Tomorrow would have been my father’s 80th birthday. And it is also the day when I’ll be hitting the ‘delete’ button on my Facebook profile.

This will actually be the second time that I’ve done so. I was originally on Facebook from 2007 to 2015, before deciding that I needed to get away from that place. I reluctantly rejoined in 2016 after it became clear that some of my friend just weren’t online anywhere else, and because I thought I should have a presence on there for work purposes.

But it has become apparent over the last year or so that not only had the causes of my earlier departure not been alleviated, but the rot ran even deeper than I could have imagined.


I’ve been online for long enough to remember the original walled gardens, the likes of AOL and CompuServe. While those services did eventually open up to the wider Internet, they remained primarily self-contained and self-absorbed. Facebook today is exactly the same. You are actively discouraged from linking to anything from the open web, and encouraged to post and share only stuff that stays within the Facebook moat.

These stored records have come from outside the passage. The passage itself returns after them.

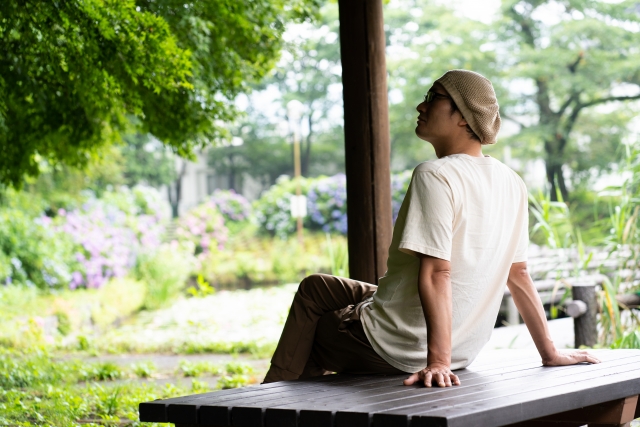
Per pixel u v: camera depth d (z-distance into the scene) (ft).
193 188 127.95
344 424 7.25
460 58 90.17
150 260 60.75
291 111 71.67
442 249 8.87
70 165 24.07
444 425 6.78
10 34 18.56
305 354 10.36
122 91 18.26
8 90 19.45
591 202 87.92
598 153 88.12
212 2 20.17
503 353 11.49
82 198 63.98
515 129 99.71
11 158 22.30
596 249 28.04
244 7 21.13
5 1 16.10
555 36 85.66
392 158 107.34
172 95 20.13
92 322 41.78
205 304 47.88
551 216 24.82
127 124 23.35
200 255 73.15
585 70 85.56
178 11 19.56
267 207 84.53
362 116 15.29
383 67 15.44
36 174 23.16
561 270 23.62
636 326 22.39
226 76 22.03
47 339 32.73
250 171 119.55
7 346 30.14
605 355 10.77
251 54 22.58
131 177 105.60
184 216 78.54
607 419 9.07
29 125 21.47
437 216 8.92
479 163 9.50
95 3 15.49
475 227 9.29
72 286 52.21
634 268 23.24
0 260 46.80
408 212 9.07
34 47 17.29
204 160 127.34
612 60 85.97
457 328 9.44
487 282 9.55
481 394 7.95
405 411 7.13
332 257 25.49
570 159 89.56
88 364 25.02
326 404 7.70
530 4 90.22
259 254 77.36
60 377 21.99
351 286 10.34
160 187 113.09
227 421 7.86
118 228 60.90
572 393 8.12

Where Facebook diverges from the walled gardens of the past, however, is the lengths to which it seems prepared to go to monitor what you do, not just within its services but just about anywhere on the web. Mark Zuckerberg and the other execs may claim that they care about the users of their service, but the truth is that they only care about what personal information they can scrape up and sell on to advertisers. And they don’t appear to have many scruples about who they sell that data to and what those buyers then use the data for.

Of course, Facebook is not the only one who is in this game. Google’s surveillance efforts are no less pervasive and far-reaching, with Microsoft and others looking to get their snouts into the trough of personal information too. But it seems that Facebooks sheer arrogance has finally thrown a big enough spotlight onto the world of surveillance capitalism that more and more people are noticing and starting to vote with their browsers and devices.


I am hopeful that the online world will grow and move onward, and these privacy-invading practices will be consigned to the history books alongside the dial-up modem.